Particular issues in the UAXes are also the focus of specific
Public Review Issues.
Each proposed change in a UAX is highlighted, so that you can focus
your review on those sections if you have limited time. The changes
are also listed in each Modifications section (linked from the table
of contents), so you can check on those areas that might be of most
interest. Some links between beta documents and the proposed
updates for UAXes will not work correctly during the
beta review period. This is a known problem which does
not need to be reported, as such links are links to
the eventual final names or revision numbers for the
released versions.
The documentation for the UCD has been consolidated into the
Proposed
Update for UAX #44. Please review this carefully; there have
been extensive changes involved in this consolidation.
Please check the following carefully:
- There is a new BidiTest file with test cases for
assessing conformance to the Unicode Bidirectional Algorithm. The format
and data need careful review.
- There are three new characters in the newly-encoded Kaithi script that
will require changes in implementations which make hard-coded assumptions
about composition during normalization. Most new characters added to
the standard with decompositions cannot be generated by the operations
toNFC() or toNFKC(), but these three can. Implementers should check their
code carefully to ensure that it handles these three characters correctly.
- U+1109A KAITHI LETTER DDDHA
- U+1109C KAITHI LETTER RHA
- U+110AB KAITHI LETTER VA
- Any hard-coded range assumptions about Unified CJK Ideographs in
implementations may need fixing, because the end range for those has changed
from U+9FC3 to U+9FCB in this version. There is also an entirely new block of
CJK Unified Ideographs: CJK Unified Ideographs Extension C (U+2A700..U+2B73F),
with characters encoded in the range U+2A700 to U+2B734.
- There is now an assigned Hangul jamo character at U+11A7. This may interfere with some
implementations' boundary testing for Hangul decomposition.
- There are new case-related properties in DerivedCoreProperties.txt and
DerivedNormalizationProps.txt that should be reviewed carefully. The new case-related
derived properties are NFKC_Casefold, Case_Ignorable, Cased, Changes_When_Lowercased,
Changes_When_Uppercased, Changes_When_Titlecased, Changes_When_Casemapped,
Changes_When_Casefolded, and Changes_When_NFKC_Casefolded.
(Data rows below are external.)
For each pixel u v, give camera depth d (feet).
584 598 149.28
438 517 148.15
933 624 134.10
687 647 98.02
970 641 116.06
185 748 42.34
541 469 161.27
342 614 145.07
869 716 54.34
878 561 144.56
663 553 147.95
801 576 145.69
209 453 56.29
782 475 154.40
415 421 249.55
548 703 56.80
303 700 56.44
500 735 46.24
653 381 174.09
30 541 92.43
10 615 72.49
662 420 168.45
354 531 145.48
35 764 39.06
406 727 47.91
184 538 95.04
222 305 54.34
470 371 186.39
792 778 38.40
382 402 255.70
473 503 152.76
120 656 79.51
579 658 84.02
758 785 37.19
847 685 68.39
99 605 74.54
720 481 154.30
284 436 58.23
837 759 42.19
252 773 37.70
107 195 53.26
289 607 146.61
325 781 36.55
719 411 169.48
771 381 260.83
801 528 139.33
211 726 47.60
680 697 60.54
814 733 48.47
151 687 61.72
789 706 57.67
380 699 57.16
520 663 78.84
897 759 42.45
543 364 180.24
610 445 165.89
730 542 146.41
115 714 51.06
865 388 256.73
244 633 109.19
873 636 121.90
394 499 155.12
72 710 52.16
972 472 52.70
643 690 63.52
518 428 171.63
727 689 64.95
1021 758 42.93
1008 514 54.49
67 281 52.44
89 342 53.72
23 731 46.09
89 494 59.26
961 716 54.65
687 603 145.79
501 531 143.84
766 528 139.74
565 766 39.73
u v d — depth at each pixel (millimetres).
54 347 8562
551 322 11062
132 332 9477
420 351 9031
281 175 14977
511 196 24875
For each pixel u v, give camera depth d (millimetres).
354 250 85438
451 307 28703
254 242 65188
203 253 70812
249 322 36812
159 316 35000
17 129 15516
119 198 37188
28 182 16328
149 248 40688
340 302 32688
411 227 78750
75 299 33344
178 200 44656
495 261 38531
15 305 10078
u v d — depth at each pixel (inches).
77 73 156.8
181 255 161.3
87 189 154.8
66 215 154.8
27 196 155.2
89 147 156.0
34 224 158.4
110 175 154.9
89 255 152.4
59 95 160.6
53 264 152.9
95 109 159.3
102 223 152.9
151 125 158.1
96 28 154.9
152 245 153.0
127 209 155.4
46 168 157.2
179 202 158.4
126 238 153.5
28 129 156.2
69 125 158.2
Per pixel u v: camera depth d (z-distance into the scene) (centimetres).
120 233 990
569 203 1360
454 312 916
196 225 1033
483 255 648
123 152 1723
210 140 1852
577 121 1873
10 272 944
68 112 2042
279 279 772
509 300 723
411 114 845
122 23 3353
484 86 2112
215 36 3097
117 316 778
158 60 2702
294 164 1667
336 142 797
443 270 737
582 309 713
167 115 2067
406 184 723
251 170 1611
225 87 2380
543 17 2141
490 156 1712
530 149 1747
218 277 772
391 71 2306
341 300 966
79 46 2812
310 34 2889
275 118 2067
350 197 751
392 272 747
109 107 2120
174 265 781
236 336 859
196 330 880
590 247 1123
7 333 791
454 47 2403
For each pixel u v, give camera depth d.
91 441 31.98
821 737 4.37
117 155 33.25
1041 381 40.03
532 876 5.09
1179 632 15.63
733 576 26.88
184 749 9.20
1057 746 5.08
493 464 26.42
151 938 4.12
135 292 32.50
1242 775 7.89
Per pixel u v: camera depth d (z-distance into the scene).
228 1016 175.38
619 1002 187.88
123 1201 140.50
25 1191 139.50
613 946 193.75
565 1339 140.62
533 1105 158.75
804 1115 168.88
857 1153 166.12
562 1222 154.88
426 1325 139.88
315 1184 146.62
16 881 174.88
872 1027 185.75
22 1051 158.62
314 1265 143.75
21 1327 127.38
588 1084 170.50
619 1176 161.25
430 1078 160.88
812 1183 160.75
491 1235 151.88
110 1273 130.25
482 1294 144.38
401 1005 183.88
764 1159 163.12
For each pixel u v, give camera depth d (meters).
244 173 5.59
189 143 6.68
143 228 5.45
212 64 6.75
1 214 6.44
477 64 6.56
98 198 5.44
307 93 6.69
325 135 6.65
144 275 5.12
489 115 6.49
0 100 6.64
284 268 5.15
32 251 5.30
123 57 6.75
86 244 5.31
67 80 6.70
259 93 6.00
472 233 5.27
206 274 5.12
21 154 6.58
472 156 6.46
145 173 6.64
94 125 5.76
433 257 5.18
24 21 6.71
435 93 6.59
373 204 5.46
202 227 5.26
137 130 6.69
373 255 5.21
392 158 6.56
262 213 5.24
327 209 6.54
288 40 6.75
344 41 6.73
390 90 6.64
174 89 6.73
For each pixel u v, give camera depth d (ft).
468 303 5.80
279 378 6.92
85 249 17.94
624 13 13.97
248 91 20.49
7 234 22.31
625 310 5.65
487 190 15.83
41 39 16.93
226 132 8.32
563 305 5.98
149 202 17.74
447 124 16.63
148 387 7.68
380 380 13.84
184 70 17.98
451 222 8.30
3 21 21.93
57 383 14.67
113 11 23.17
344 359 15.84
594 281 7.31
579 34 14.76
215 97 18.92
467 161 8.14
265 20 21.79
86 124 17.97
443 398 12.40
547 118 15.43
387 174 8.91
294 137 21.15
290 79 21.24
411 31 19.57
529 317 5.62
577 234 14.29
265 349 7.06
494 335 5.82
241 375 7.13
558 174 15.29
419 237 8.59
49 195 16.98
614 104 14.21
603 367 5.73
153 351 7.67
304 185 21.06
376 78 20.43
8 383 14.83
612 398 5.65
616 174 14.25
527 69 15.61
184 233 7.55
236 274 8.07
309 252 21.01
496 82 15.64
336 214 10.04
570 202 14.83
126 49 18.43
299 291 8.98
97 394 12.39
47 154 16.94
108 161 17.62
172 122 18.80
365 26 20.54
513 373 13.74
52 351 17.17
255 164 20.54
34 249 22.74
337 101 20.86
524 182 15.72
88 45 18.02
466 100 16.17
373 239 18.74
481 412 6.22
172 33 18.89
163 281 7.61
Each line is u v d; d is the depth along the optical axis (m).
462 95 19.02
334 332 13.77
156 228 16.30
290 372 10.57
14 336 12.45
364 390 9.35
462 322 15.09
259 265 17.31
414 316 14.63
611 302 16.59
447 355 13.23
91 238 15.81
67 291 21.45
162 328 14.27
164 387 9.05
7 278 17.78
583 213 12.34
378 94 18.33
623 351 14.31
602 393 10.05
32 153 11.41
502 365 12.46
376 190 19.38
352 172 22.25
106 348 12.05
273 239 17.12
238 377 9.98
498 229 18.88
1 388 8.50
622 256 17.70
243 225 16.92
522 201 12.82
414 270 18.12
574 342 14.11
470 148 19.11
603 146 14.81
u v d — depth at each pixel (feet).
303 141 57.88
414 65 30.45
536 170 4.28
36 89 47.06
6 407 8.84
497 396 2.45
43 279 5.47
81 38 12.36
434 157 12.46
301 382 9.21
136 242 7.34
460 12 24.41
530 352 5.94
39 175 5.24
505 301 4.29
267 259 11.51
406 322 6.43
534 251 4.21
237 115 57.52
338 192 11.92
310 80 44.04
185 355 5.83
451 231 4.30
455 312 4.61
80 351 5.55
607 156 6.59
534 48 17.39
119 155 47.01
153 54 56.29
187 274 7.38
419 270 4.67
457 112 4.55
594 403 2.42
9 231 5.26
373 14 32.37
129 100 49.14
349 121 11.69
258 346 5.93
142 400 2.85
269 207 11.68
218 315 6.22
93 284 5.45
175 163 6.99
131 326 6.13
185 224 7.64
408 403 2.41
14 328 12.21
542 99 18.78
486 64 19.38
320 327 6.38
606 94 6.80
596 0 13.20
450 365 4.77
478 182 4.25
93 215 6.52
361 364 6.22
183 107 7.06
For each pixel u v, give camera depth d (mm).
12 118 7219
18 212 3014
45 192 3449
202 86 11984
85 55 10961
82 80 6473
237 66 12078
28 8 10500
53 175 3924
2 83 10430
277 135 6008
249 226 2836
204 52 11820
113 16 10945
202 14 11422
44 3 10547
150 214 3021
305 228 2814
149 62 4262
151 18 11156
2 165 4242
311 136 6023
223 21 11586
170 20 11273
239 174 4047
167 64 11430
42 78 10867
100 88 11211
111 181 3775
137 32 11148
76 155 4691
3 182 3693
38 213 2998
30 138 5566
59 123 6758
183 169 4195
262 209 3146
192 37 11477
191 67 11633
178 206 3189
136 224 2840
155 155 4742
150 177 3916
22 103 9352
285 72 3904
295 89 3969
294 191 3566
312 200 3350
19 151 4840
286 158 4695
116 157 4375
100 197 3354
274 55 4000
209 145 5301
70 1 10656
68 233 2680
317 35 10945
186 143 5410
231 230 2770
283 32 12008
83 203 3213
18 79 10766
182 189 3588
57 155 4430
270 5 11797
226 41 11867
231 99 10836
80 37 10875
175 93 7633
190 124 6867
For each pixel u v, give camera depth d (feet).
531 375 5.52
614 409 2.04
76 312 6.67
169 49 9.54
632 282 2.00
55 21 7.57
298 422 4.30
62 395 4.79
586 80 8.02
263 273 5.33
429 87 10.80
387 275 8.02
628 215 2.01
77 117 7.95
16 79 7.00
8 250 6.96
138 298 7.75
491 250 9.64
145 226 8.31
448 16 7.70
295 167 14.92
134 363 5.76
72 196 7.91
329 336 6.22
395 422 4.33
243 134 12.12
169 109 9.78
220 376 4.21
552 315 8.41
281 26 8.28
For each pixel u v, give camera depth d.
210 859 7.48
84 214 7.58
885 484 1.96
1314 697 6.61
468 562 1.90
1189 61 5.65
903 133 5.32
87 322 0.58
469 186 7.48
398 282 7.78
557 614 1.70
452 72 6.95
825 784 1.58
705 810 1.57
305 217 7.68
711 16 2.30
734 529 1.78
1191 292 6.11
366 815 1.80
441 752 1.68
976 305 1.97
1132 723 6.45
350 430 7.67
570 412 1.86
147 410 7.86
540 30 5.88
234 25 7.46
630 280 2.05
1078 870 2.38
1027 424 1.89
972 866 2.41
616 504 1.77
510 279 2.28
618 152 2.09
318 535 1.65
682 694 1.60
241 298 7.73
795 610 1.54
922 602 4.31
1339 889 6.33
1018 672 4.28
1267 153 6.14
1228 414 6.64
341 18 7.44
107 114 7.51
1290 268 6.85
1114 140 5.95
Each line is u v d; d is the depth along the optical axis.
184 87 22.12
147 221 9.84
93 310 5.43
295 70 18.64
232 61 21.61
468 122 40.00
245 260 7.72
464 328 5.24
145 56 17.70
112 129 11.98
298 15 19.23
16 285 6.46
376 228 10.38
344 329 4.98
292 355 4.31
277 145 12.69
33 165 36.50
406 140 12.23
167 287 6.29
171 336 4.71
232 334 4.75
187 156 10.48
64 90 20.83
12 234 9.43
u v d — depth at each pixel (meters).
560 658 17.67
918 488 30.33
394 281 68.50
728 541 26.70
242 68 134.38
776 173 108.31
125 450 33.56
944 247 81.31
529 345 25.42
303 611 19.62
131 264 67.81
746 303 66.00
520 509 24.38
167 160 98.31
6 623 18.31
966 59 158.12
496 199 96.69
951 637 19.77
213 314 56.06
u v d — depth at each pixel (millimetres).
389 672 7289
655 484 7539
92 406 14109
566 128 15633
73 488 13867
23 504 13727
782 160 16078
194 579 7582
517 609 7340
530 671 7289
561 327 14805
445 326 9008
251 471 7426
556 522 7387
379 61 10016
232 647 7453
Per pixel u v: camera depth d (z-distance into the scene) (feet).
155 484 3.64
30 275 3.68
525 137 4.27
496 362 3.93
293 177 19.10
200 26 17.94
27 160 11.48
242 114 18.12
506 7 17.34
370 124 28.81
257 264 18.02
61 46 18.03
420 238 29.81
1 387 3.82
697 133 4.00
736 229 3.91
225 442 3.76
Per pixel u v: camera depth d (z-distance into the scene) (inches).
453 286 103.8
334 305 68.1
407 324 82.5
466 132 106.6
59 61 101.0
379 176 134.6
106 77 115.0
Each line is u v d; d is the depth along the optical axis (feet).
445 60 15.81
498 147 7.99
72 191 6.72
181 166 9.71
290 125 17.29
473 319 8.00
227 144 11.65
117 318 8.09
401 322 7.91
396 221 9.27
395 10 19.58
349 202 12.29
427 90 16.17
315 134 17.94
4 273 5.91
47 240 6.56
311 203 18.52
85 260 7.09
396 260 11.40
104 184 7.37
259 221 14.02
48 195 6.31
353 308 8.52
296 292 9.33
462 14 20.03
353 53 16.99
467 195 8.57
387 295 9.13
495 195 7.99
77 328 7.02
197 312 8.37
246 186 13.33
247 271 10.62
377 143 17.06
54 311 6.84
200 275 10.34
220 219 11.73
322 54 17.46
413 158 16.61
- New uppercase parenthesized symbols have been added. Unlike the circled letter symbols,
there are no uppercase/lowercase relationships for these new characters, to
match the existing treatment of the lowercase parenthesized letter symbols.
- Contributory is considered to be a distinct status for a
Unicode character property. Contributory properties are neither normative
nor informative. This distinct status is marked in the property
table.
- Two new joining groups, FARSI YEH and NYA, were added.
- There is a new file, CJKRadicals.txt . Unlike
other files, the first field is not a code point number.
- The Unihan.txt file in Unihan.zip is split into 8 separate files within the zip file, organized by category.
See the Proposed Update for UAX #38 for details.